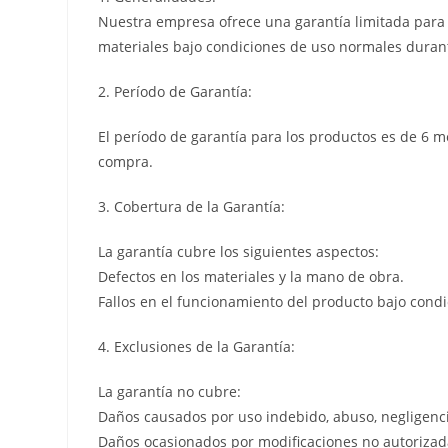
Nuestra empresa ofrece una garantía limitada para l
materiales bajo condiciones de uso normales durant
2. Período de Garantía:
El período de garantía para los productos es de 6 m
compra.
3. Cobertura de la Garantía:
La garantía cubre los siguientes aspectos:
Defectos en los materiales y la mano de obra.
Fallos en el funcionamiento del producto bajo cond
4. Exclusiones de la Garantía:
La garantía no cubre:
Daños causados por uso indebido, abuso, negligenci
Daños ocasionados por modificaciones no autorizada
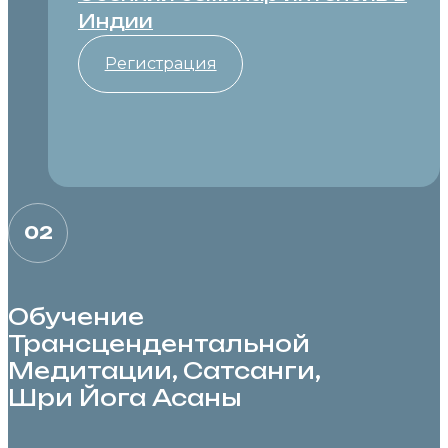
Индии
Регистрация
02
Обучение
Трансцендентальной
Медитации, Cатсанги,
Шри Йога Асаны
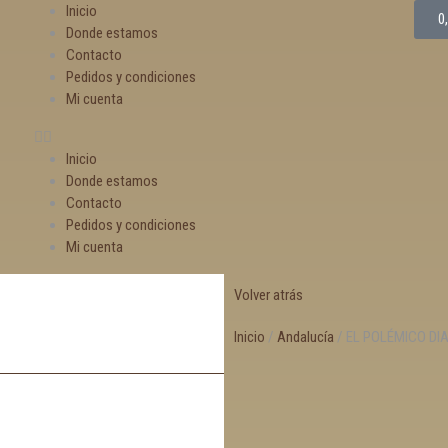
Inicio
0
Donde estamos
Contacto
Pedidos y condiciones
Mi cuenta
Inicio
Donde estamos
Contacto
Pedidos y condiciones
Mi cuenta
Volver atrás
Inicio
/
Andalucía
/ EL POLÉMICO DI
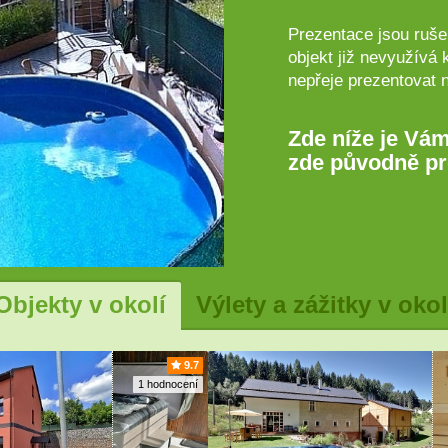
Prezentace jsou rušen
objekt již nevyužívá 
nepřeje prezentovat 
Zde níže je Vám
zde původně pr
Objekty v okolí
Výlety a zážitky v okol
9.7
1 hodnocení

- - - - - - -

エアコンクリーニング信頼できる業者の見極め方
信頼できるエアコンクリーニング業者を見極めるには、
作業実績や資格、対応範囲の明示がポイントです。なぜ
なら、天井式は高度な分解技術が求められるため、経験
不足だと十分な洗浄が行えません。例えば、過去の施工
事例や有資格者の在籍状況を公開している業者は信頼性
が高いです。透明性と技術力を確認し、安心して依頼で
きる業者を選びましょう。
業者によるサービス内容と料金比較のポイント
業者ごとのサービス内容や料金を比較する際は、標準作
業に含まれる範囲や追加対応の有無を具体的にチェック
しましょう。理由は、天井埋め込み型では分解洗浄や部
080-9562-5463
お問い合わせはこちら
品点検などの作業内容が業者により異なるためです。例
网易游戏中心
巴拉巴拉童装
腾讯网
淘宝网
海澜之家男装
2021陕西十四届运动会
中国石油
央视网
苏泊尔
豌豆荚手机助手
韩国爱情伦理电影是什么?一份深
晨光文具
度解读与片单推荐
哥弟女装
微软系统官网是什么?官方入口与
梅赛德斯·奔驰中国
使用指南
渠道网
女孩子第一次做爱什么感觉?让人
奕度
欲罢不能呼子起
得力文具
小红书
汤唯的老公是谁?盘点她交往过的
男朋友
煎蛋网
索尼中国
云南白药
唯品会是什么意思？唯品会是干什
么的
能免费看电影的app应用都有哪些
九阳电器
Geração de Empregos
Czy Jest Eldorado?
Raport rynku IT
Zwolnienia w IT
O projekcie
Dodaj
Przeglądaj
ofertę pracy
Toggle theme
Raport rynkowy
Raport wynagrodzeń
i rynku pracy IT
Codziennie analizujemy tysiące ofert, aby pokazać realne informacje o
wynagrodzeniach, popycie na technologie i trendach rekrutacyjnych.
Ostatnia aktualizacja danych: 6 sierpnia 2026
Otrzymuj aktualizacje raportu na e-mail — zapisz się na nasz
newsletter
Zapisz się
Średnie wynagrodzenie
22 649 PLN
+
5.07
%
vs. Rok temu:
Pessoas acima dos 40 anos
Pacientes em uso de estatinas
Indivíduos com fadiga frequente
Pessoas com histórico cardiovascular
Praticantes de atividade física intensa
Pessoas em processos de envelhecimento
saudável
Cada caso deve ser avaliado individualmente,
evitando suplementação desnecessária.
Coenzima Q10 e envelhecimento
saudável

- - - - - - -

Task to complete: Copy from the material the lines between the one containing "Nuestra empresa ofrece" and the one containing "Daños causados por", inclusive, reproducing each line unchanged.

Response:
Nuestra empresa ofrece una garantía limitada para l
materiales bajo condiciones de uso normales durant
2. Período de Garantía:
El período de garantía para los productos es de 6 m
compra.
3. Cobertura de la Garantía:
La garantía cubre los siguientes aspectos:
Defectos en los materiales y la mano de obra.
Fallos en el funcionamiento del producto bajo cond
4. Exclusiones de la Garantía:
La garantía no cubre:
Daños causados por uso indebido, abuso, negligenci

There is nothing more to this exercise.